READING PASSAGE:
[Begin]

The Company intends to enter into this same form of purchase agreement with
certain other purchasers (collectively, the “Other
Purchasers”)
and
expects to complete sales of Units to them. The maximum number of Units that
the
Company may sell to the Purchaser and Other Purchasers combined is twenty-five.
1.2 The
aggregate purchase price for the Units to be purchased by the Purchaser (the
“Purchase
Price”)
shall
be the amount set forth on the Purchaser’s signature page hereto.
Section
2. The
Closing.
2.1 The
closing of the sale and issuance to the Purchaser (the “Closing”)
shall
take place on or before October 26, 2007, or such other date as the Parties
may
mutually agree in writing, but in no event sooner than the date when all the
closing conditions set forth in Section 5.1 hereof are satisfied (the
“Closing
Date”).
On or
before the Closing Date, the Purchaser shall deliver to Xxxxxxxxxx & Xxxxx,
LLP as escrow agent (the “Escrow
Agent”)

[End]

EXERCISE INSTRUCTIONS: According to the purchase agreement excerpt, what is the maximum number of Units the Company may sell to the Purchaser and Other Purchasers combined?

GIVEN DATA:
[Begin]

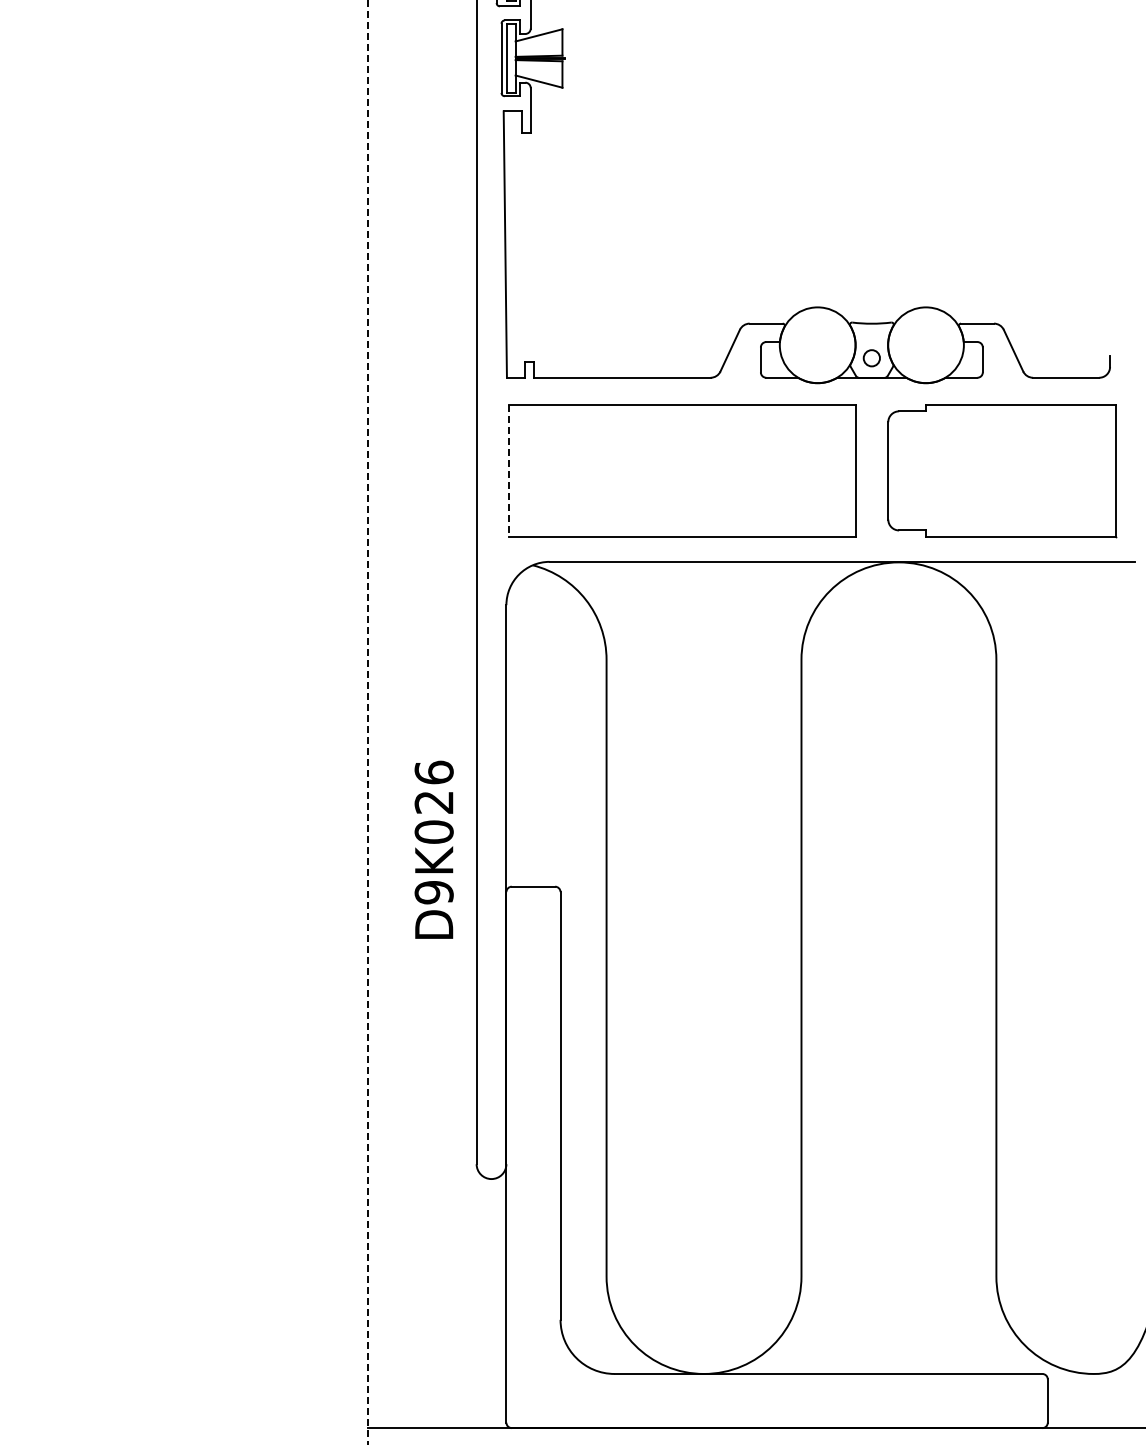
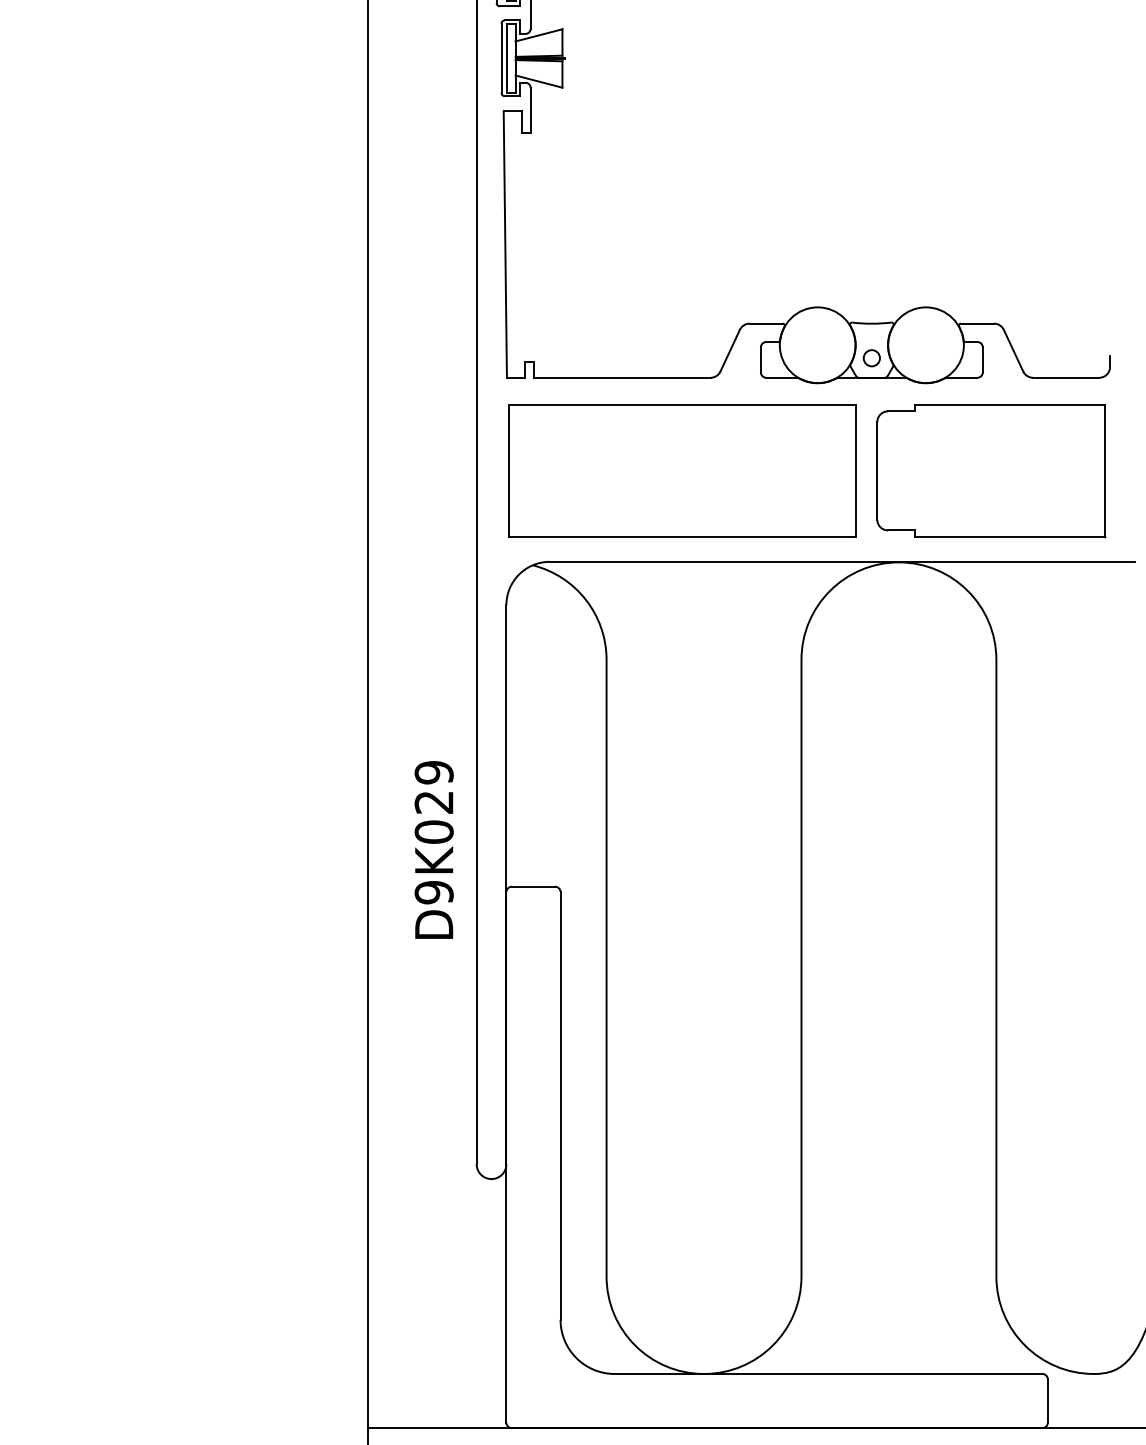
line at (509, 471): dashed -> solid
part at (1002, 471) position: (1002, 471) -> (991, 471)
line at (368, 722): dashed -> solid
text at (433, 772): D9K026 -> D9K029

[End]

WRITTEN SOLUTION: Twenty-five.